Offer financial incentives (e.g., reduced import duties, tax holidays, infrastructure grants) to attract private capital.
Diversify Financing Mechanisms
Broaden funding channels through Real Estate Investment Trusts (REITs), pension funds, diaspora bonds, and impact investing platforms.
Develop country-specific student housing investment funds to pool institutional capital for long-term deployment.
Facilitate access to concessionary financing and blended capital, particularly for affordable PBSA segments.
Integrate Smart Technologies and Operational Efficiency
Invest in smart building solutions, energy-efficient designs, and IoT-enabled maintenance systems to reduce costs.
Deploy digital rent collection, biometric access, and centralized leasing platforms to improve tenant satisfaction and retention.
Prioritize modular construction and green certifications to future-proof developments and reduce environmental impact.
Institutionalize Market Research and Investment Data
Establish national and regional student housing indices to benchmark occupancy rates, rental trends, and returns.

■ **WHAT YOU NEED TO DO**:
1. Rewrite the student housing recommendations starting at "Facilitate access to" and ending at "reduce environmental impact.", replacing "biometric access" with "keycard access".
2. According to the student housing recommendations, what should national and regional student housing indices benchmark?

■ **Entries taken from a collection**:
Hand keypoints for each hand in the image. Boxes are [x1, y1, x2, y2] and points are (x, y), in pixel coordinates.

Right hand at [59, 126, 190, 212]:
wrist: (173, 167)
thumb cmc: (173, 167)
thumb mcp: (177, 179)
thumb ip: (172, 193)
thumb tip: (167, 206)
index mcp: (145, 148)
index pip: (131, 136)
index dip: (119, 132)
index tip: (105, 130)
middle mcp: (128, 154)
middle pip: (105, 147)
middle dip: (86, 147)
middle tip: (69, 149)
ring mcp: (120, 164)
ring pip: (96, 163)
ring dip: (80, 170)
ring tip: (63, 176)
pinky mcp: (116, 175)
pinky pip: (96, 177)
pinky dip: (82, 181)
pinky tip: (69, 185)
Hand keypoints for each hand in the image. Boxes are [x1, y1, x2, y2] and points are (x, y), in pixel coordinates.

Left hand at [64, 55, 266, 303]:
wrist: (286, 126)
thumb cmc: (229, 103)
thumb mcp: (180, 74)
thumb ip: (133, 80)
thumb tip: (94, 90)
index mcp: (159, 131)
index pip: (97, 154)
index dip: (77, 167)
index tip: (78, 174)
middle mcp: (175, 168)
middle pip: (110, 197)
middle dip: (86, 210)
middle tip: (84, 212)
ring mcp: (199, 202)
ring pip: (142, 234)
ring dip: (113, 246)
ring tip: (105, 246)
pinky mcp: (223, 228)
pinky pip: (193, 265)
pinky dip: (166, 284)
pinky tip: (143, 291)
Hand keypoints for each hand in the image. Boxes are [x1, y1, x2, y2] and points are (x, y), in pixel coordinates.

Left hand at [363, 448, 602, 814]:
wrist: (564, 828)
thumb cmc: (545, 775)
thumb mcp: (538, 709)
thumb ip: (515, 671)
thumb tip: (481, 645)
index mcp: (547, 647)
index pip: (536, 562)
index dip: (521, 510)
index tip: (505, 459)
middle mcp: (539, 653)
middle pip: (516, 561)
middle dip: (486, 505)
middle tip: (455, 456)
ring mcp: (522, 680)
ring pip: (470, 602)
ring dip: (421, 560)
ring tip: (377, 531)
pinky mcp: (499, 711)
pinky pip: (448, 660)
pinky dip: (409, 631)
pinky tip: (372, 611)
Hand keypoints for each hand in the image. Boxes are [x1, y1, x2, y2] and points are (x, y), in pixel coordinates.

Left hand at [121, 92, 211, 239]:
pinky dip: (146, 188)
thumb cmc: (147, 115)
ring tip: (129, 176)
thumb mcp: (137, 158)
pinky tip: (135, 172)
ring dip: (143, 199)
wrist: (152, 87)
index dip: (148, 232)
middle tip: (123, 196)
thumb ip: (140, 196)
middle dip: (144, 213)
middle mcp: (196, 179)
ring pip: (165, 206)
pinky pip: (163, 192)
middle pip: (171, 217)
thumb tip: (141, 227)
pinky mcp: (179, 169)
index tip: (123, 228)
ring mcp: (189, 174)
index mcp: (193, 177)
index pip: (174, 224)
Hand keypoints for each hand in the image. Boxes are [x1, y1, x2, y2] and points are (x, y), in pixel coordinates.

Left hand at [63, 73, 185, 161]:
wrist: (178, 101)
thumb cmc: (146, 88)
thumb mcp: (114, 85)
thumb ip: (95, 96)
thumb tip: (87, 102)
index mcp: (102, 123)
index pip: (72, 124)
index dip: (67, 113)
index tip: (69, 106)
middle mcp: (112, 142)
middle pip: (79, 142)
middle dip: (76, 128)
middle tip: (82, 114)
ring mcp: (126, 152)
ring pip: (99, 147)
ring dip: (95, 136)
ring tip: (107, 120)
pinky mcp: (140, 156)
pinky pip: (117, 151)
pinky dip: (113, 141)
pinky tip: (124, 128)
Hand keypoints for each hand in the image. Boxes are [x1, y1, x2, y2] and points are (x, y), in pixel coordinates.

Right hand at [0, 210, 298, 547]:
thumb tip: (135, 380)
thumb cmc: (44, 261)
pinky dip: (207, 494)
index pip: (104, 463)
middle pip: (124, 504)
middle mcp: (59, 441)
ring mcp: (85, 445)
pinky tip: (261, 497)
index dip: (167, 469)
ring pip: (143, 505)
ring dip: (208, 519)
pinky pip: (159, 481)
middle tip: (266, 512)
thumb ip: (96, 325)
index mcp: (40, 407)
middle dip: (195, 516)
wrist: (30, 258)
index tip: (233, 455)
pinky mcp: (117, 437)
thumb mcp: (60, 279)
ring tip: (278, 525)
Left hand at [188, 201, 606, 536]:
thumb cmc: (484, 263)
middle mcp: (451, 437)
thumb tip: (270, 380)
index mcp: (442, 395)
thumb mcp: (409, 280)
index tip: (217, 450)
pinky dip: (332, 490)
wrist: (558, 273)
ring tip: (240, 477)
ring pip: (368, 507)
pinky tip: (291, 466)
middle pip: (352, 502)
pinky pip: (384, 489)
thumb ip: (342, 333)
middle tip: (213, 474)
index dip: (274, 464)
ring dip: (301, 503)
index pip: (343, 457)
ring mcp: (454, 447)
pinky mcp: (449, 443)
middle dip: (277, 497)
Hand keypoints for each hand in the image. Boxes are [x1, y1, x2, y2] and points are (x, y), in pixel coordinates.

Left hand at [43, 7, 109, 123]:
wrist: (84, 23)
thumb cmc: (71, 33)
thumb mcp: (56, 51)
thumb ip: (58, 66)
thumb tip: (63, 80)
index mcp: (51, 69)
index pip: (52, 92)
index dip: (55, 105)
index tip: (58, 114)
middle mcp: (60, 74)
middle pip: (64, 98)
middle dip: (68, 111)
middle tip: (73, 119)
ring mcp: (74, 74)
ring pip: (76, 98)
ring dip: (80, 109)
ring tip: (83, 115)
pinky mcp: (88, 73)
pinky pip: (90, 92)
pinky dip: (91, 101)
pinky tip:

■ **COMPLETED EXERCISE**:
1.
Facilitate access to concessionary financing and blended capital, particularly for affordable PBSA segments.
Integrate Smart Technologies and Operational Efficiency
Invest in smart building solutions, energy-efficient designs, and IoT-enabled maintenance systems to reduce costs.
Deploy digital rent collection, keycard access, and centralized leasing platforms to improve tenant satisfaction and retention.
Prioritize modular construction and green certifications to future-proof developments and reduce environmental impact.

2. Occupancy rates, rental trends, and returns.